Fake News and the Two Sides of the ‘Digital Caliphate’

Despite ground losses in Iraq’s Mosul and Syr­ia’s Raqqa, the Islamic State (ISIS) continues to have a presence that incites or inspires online.

The impact of ISIS has not been limited to politics and the tra­ditional media. ISIS has created fake stories. When it wanted to at­tract a stream of foreign recruits, it made jihad look like a video game. When it was reasonably secure and self-confident, it por­trayed the caliphate as a pleasant, positive place, the sort of place one would want to defect to, somewhere one could bring the children.

Less well known is that other actors – governments, media organisations and individuals – have created a steady stream of false stories about ISIS.
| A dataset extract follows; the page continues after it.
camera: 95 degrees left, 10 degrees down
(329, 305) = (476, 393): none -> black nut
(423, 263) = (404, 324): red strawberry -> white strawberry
Kyle Orton, a research fellow at the Henry Jackson Society in London, said: ‘The fake news surrounding ISIS is obviously always intended to discredit it. Having realised that over-the-top violence is not really going to dis­credit ISIS with its audience, the new tactic came in presenting [ISIS] as cowardly or ridiculous so it’s running away from female Kurdish fighters and being killed by wild boars’.
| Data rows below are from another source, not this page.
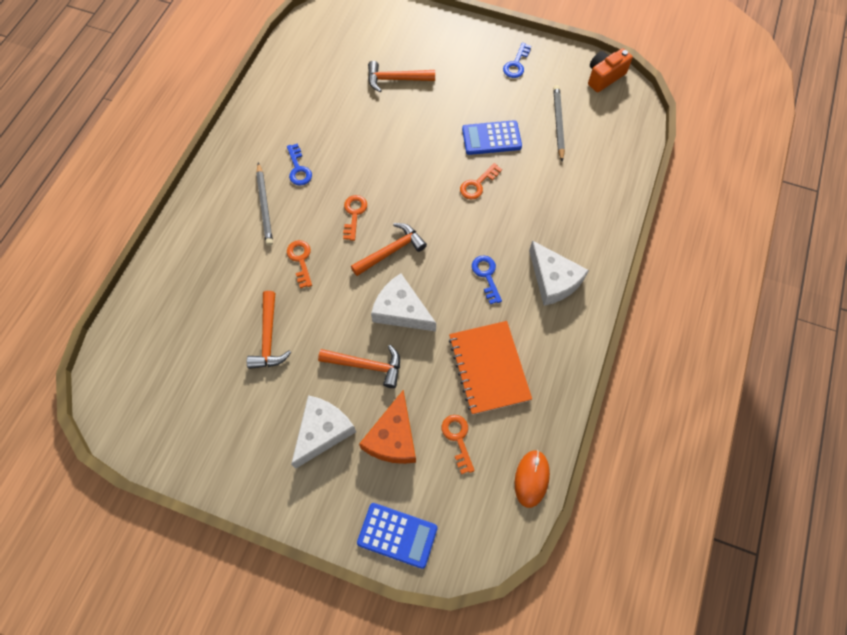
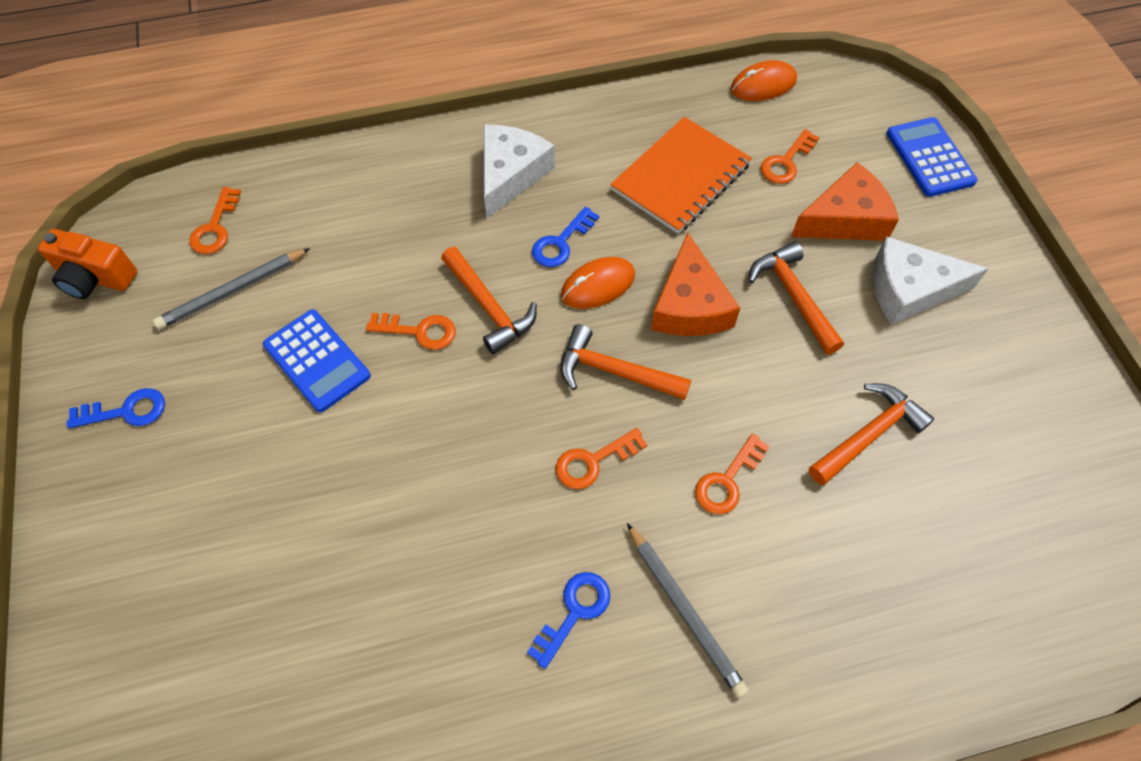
camera: 125 degrees left, 5 degrees down
(264, 206) = (684, 611): grey pencil -> grey pencil turned 105 degrees clockwise
(396, 79) = (267, 585): orange hammer -> orange hammer (489, 307)
(401, 310) = (689, 305): white cheese -> orange cheese
(446, 276) = (598, 285): none -> orange mouse
(606, 132) = (215, 227): none -> orange key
This soothes Western audienc­es. Similar tactics were meant to deter potential recruits from join­ing ISIS. A US State Department programme called ‘Think Again, Turn Away’ produced counter-ISIS propaganda but it did not seem to work and the programme was wound down.
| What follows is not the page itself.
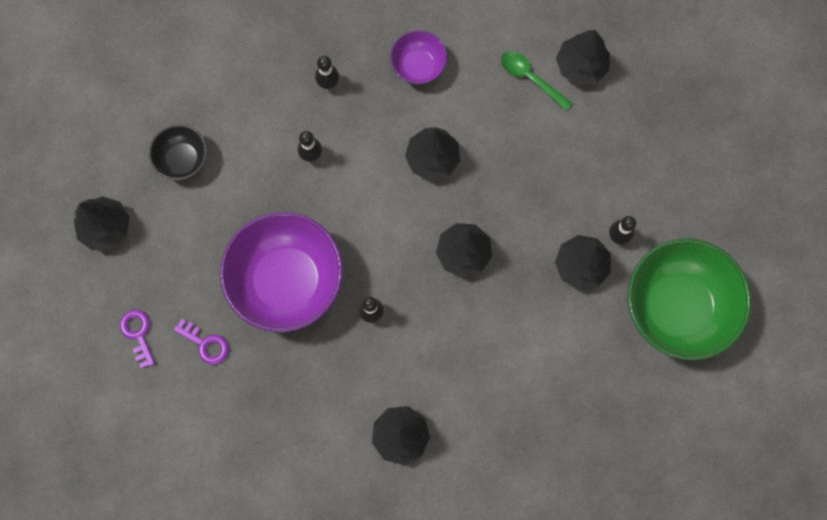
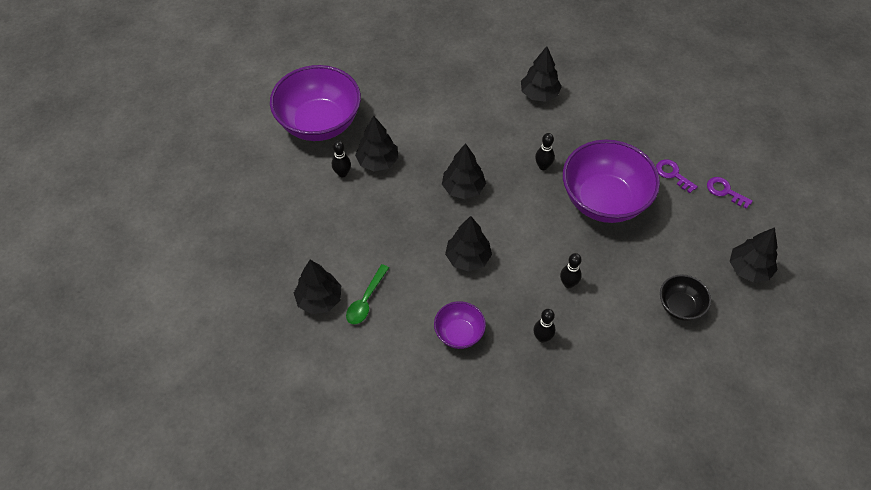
camera: 165 degrees left, 20 degrees down
(138, 334) = (725, 191): purple key -> purple key turned 135 degrees clockwise
(530, 78) = (366, 300): green spoon -> green spoon turned 60 degrees clockwise
(677, 307) = (319, 123): green bowl -> purple bowl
Hassan Hassan, a senior fellow at the Tahrir Institute for Middle East Policy in Washington, said: ‘These fake stories are counter-effective because people who live under ISIS know they’re fake so it sends a message that there is a disinformation campaign against the group’.

He noted the trend has been prevalent for a long time. ‘A dec­ade ago, there were stories about how al-Qaeda in Iraq had a fatwa banning people from carrying cucumbers and tomatoes in the same bag because they symbolise sexuality and thus gender mix­ing’, Hassan said. ‘Since 2014, many such stories have been re­ported with little scrutiny. This is understandable – never check a good story – but also because ISIS is so bad anything isn’t beyond belief’.

David Patrikarakos, author of War in 140 Characters: How So­cial Media Is Reshaping Conflict in the Twenty-First Century, said digital attempts to discredit ISIS, especially by emphasising its bru­tality, can frequently backfire.

ISIS stories tend to go viral. ‘The problem arises because this was always the purpose of ISIS’s highly sophisticated propaganda output and the media in effect be­came spear carriers for the group, ensuring its content went global’, Patrikarakos said.

‘ISIS is, as Abdel Bari Atwan has named it, the “digital cali­phate” – if it had emerged 15 years ago it would have taken the group 20 years to reach a quarter of the people it has’, Patrikarakos said.

Thus, any attempt to defeat ISIS using online media, by giving emphasis to its savagery, plant­ing fake news or by talking up ISIS casualty figures, could end up having the opposite effect.